Eye Movement Desensitization & Reprocessing
Eye movement desensitization and reprocessing (EMDR) is a form of therapy that has been gaining traction for its effective way of reprocessing parts of the brain.
This form of therapy can facilitate OCD because it helps rework some of the pathways that lead to the disorder.
You can rework obsessions and compulsions by following this form of physical therapy. It’s not like talk therapy.
EMDR is a physical way to treat the brain. Desensitization is a huge part of treating OCD, and it can also be done in other ways.
Take Them on Trips
When someone has OCD, they need to be pushed to leave their comfort zones.

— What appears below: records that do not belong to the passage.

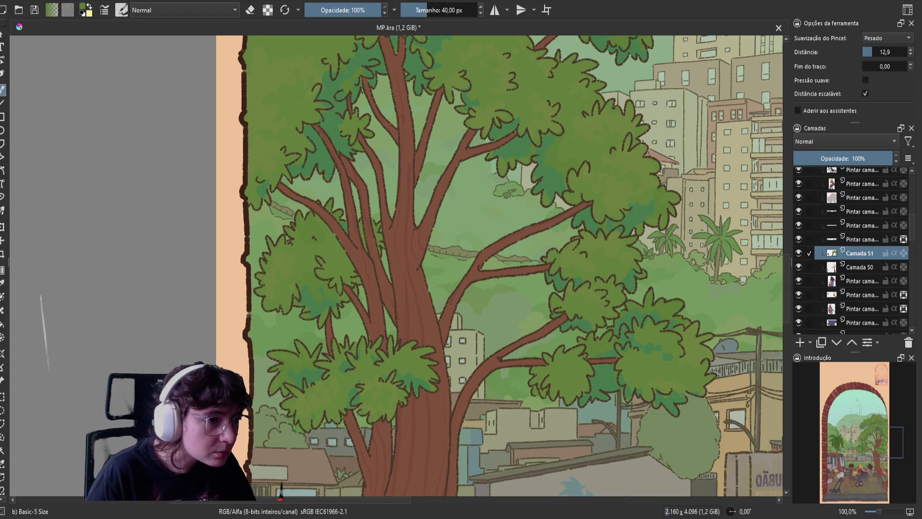
mouse_move(18, 298)
left_mouse_down()
mouse_move(21, 360)
mouse_move(47, 343)
mouse_move(51, 377)
left_mouse_up()
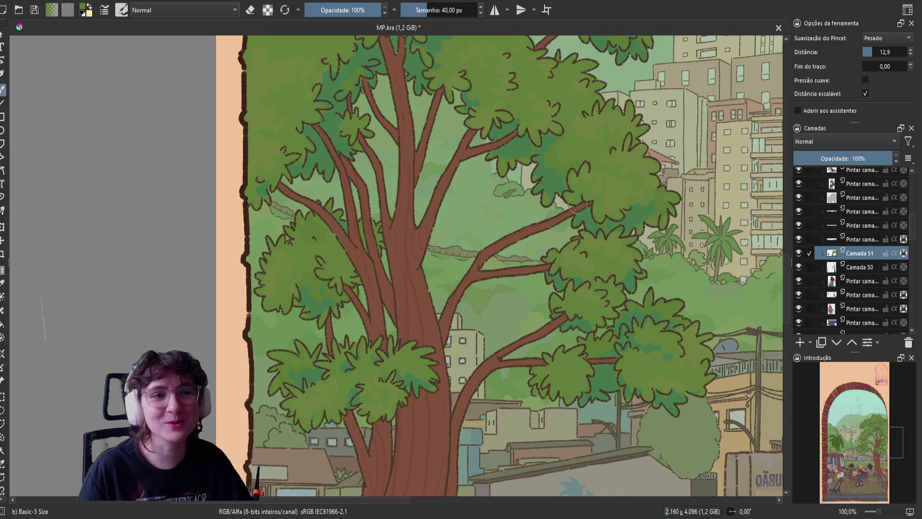
Shade the tree's lower leaf clumps in darker teal-green beneath lighter green tops.
key("e")
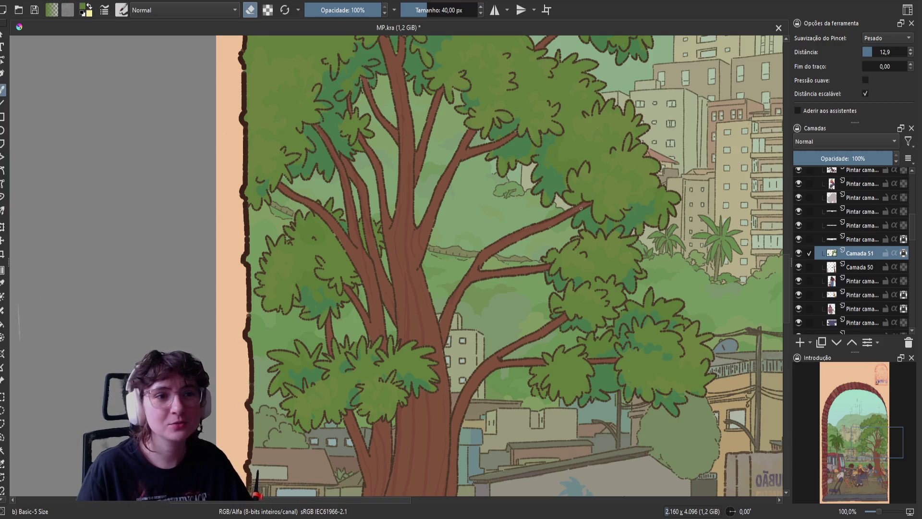
key("e")
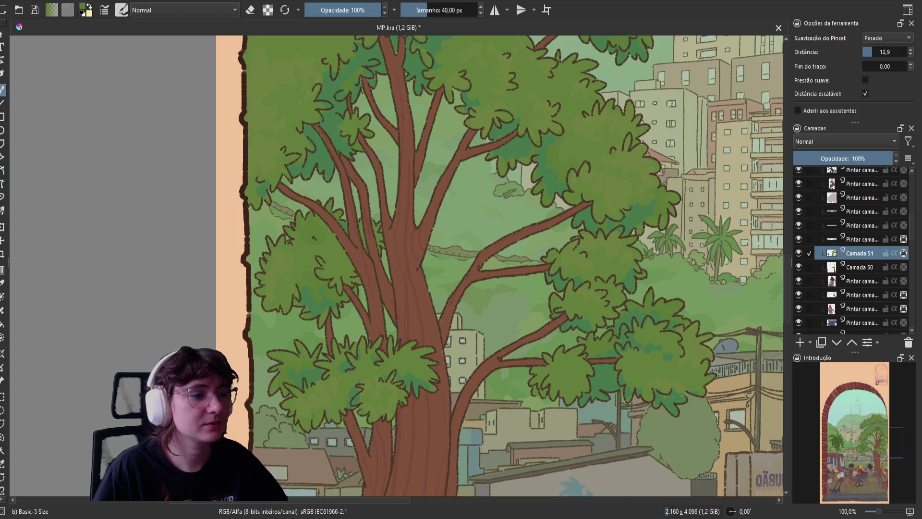
scroll(500, 265, "up", 1)
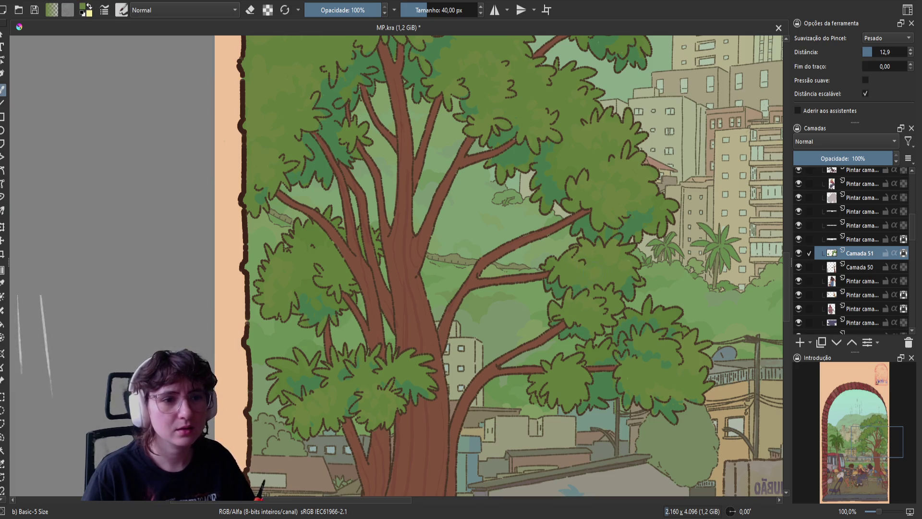
Paint the tree canopy with a smaller brush, working across to the upper branches and buildings.
key("[")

For example, a lot of people with OCD are afraid of germs.
What’s better to tackle that phobia than to take them traveling? Traveling at an early age doesn’t just desensitize people to germs, it builds the immune system.
It also desensitizes them to other obsessions and compulsions. When you are on the road, you can’t always mind the rules about numbers that OCD creates.
It isn’t easy to break these habits—some have described it as an itch you can’t scratch—but if you work on breaking some of these symptoms early it will help in the rest of their life. Travel is one way to shake up anyone’s world.
Prove that the Obsessions Aren’t Real
A common symptom of OCD is that the person believes if they do something in a certain number of numbers, something bad will happen.
This is entirely in the brain, of course. One way to help a child with OCD is to prove that what they are afraid of won’t happen.
You don’t need to turn on and off the lights three times. You don’t need to tap the door before you open it.
It’s okay to step on the cracks in the ground. OCD is manifested in so many ways, but often there is an obsession with something that won’t occur. Help this child by showing them that it’s all in their mind. This can help people with OCD overcome obsessions.
Encourage Meditation & Mindfulness
Nearly every mental health issue is facilitated by mindfulness practice. Mindfulness refers to the state of bringing your mind back to the current moment.
The most common and famous form of this is meditation.
To meditate, the person sits in a comfortable place. They close their eyes and focus on their breathing.
Some repeat a mantra while others allow their mind to wander slightly before bringing their thoughts back to the present, the moment they are in.
Listening to the quiet world around us helps with ruminative thoughts. It helps with obsessions and compulsive behavior.
Other forms of mindfulness include grounding techniques like counting backwards, taking a hot or cold shower, or holding onto an ice cube.
Grounding techniques shock the nervous system and bring thoughts into the present. Whatever the symptoms of OCD, they can be mitigated by mindfulness.
Motivate them to Exercise
Since OCD is essentially a form of an anxiety disorder, exercise can really help calm the symptoms. Exercise isn’t just good for your body, it’s vital to mental health as well.
If you don’t exercise, you won’t feel your best. The same goes for children, especially those with OCD. A lot of kids and teenagers don’t want to work out but explain to them that they will feel better when they do.
The mind will quiet, and their mood will calm.
OCD is difficult to live with because the cause is unknown, and the treatments are lacking. Luckily, you can mitigate OCD with a combination of treatments.
OCD should be attacked at all angles, and if you help your child get started early, the higher their chances of living a great life despite OCD.